I’ve been watching this Korean drama, The Greatest Love/The Best Love. It’s about a celebrity, Ae Jung, who, ten years after her debut, has had a string of scandals and a lot of bad kind of talk that ruined her reputation. She does her best to stay in the industry and is actually a good person, but all the rumors and bad PR has made her very unpopular.
In this episode, she was talking to her friend and she was saying that if they weren’t celebrities, the things that happened ten years ago shouldn’t be talked about anymore. I wonder…am I also going to be remembered in that way?
I always feel for Ae Jung when I watch this drama. Maybe because I can relate, to an extent. I’m not a celebrity or anything, but I know how much it hurts when people, despite the fact that you don’t know some or most of them, believe the worst in you. Sometimes, I begin to doubt myself because of the things other people believe of me. Being misunderstood hurts too, and sometimes I feel like I have to live this life proving everyone else wrong even though they’re not there to see me live it. Not being able to say anything about it hurts too. At one point, I really tried to disappear (in the most literal sense of the word) from everyone’s lives because I can’t take being talked about anymore. I don’t know how celebrities do it. How Ae Jung survived it.

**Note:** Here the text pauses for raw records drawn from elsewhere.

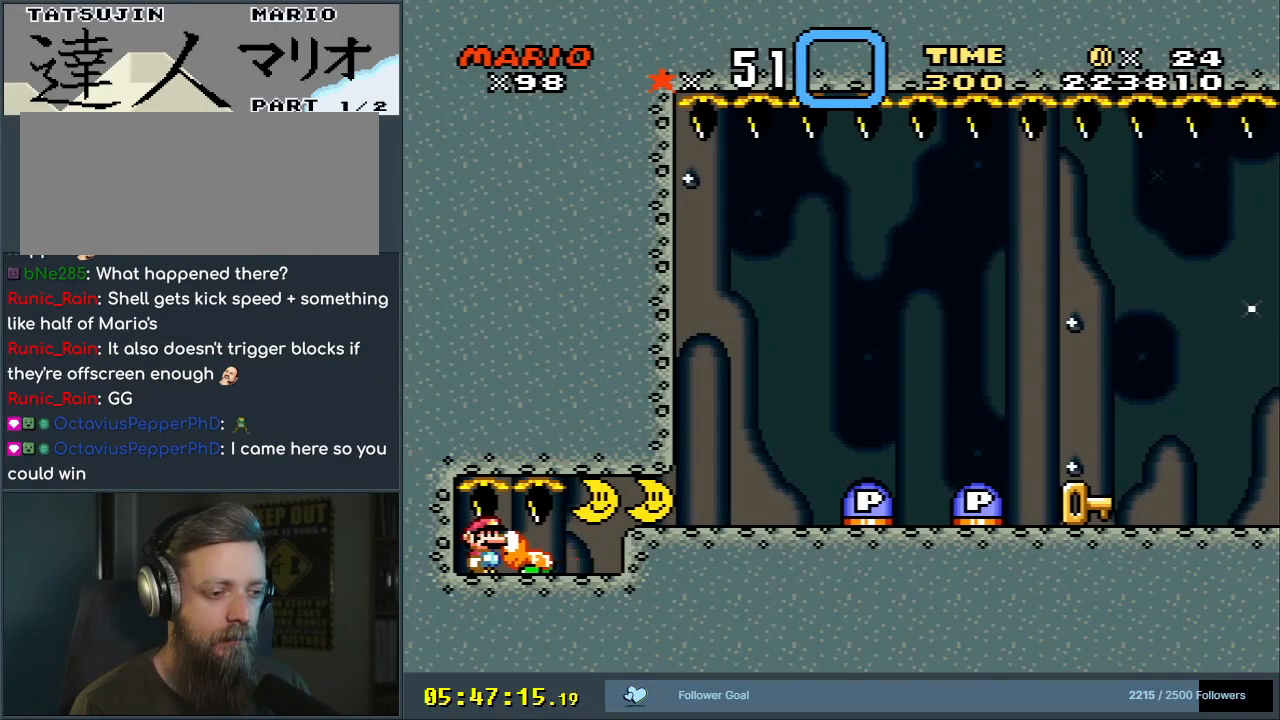
{"buttons": [], "events": [[483, "R1", "up"]]}
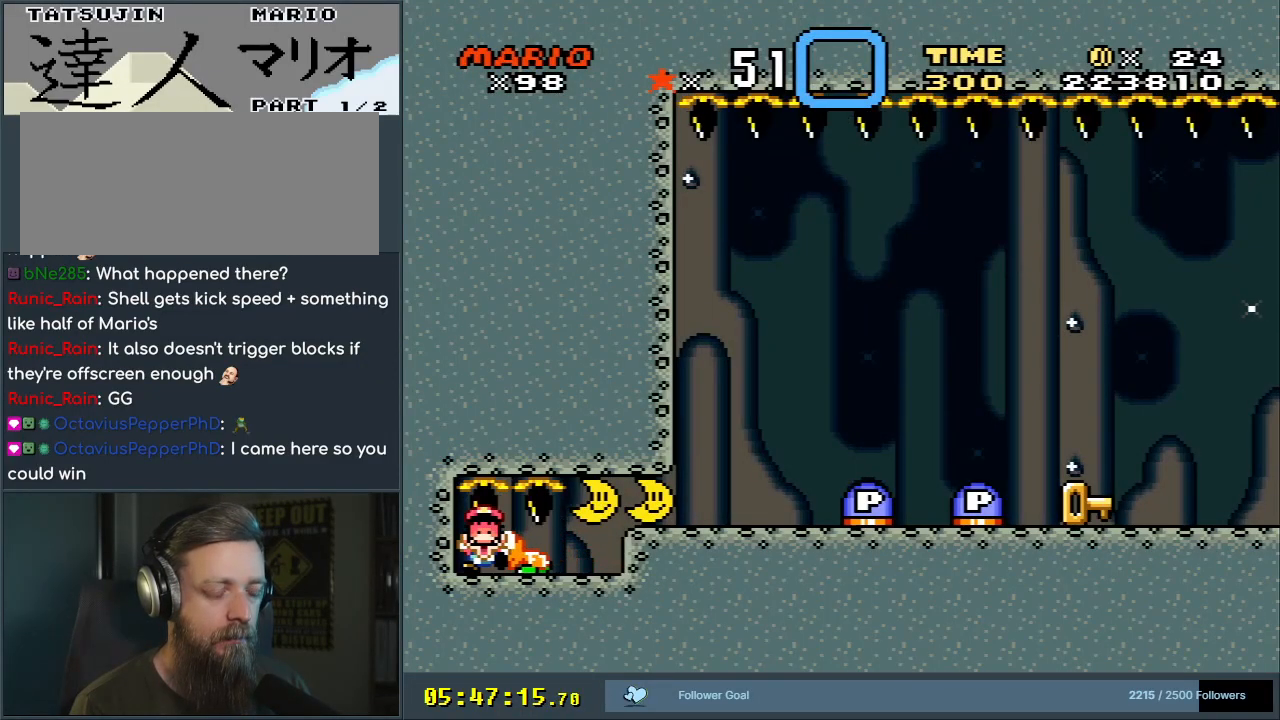
{"buttons": [], "events": [[267, "A", "down"], [400, "A", "up"]]}
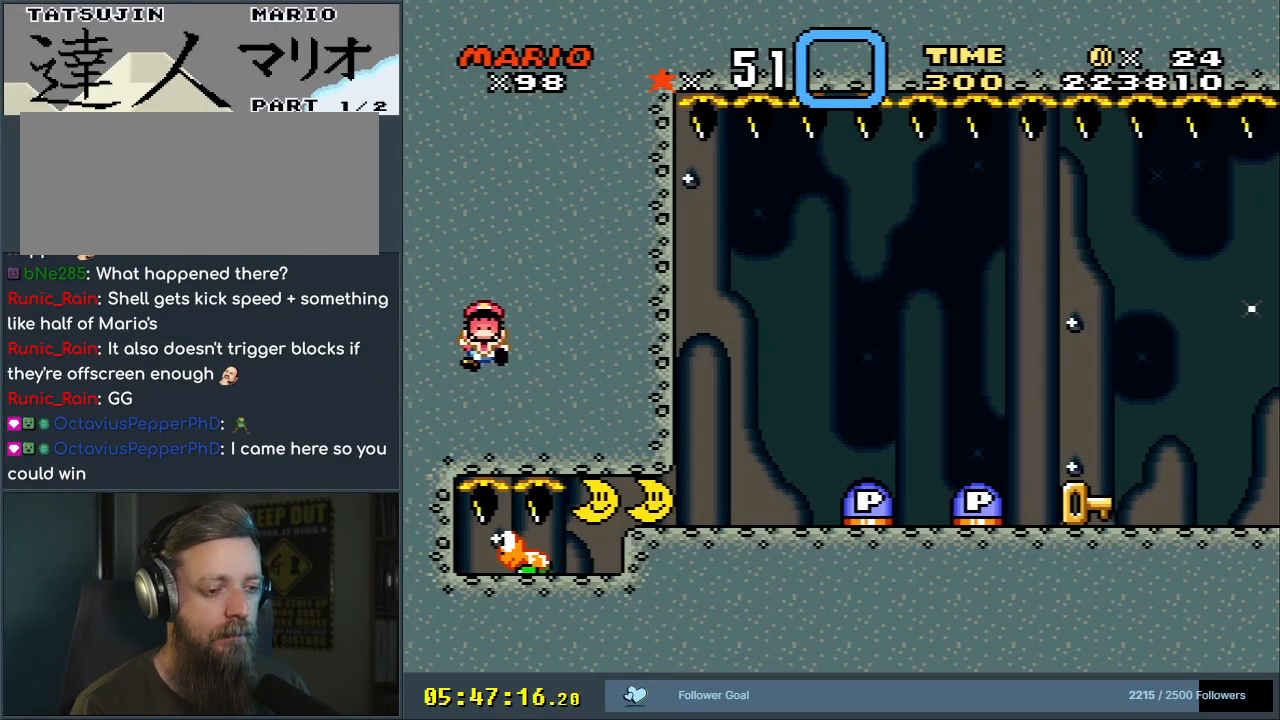
{"buttons": [], "events": [[300, "A", "down"], [450, "A", "up"]]}
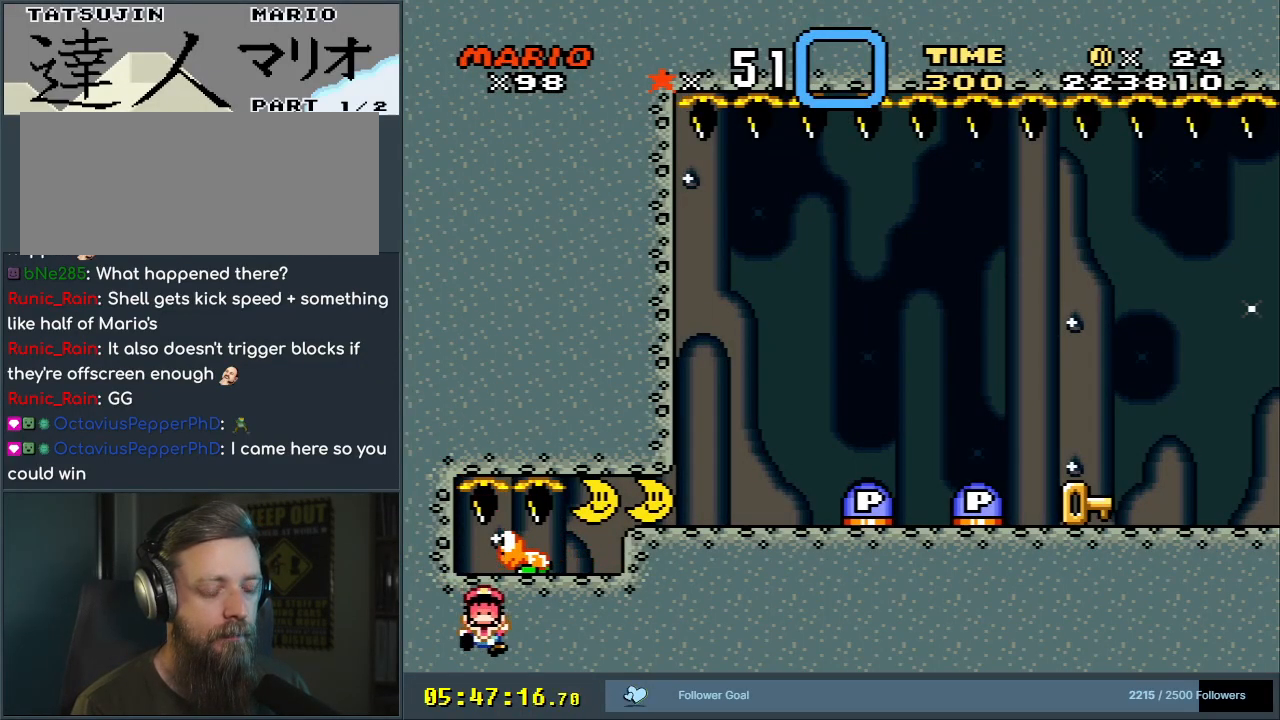
{"buttons": ["R1"], "events": [[33, "A", "down"], [83, "A", "up"], [117, "R1", "down"]]}
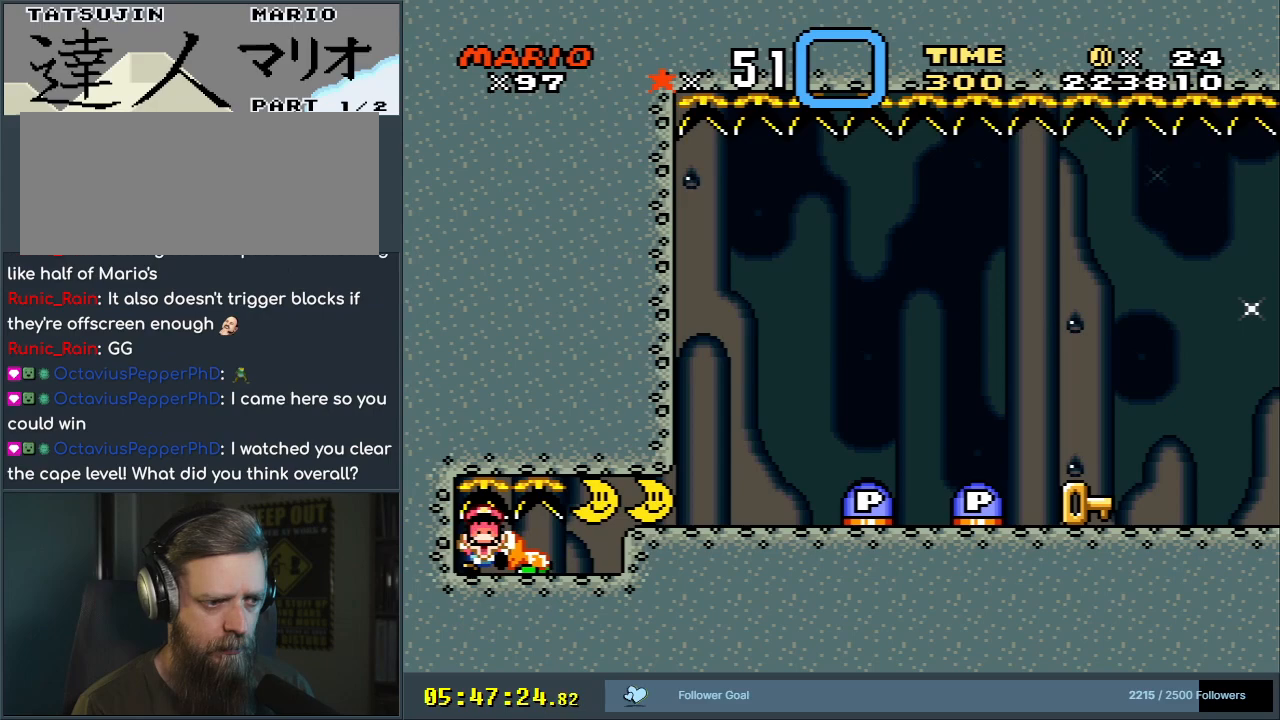
{"buttons": [], "events": [[300, "R1", "up"]]}
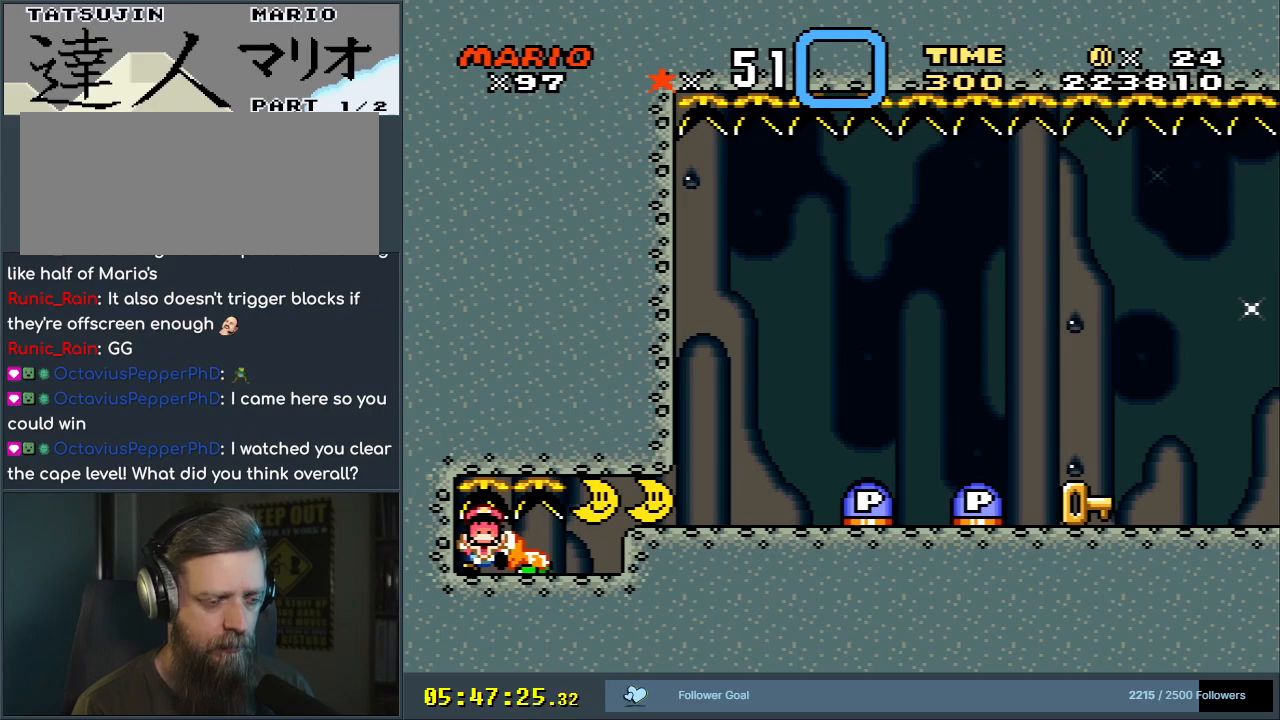
{"buttons": ["A"], "events": [[467, "A", "down"]]}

Some people believe I stole somebody, or snaked someone, that I’m easy, etc. I don’t believe it’s true. If the only mistake I’ve done is hurting someone to help somebody else, then people have had impossible expectations of me and it drove me crazy. Thinking about it still does. Sometimes, it’s hard to believe in myself. Those months confuse me too. I don’t understand anything about it anymore. Sometimes, I don’t even know what to cry about except that it hurts too much and I can’t always keep it in. In my worst moments, I feel a mixture of hurt, anger, and helplessness. I’m just hoping that one day all of those will go away because right now, no matter how hard I try, I still can’t forget.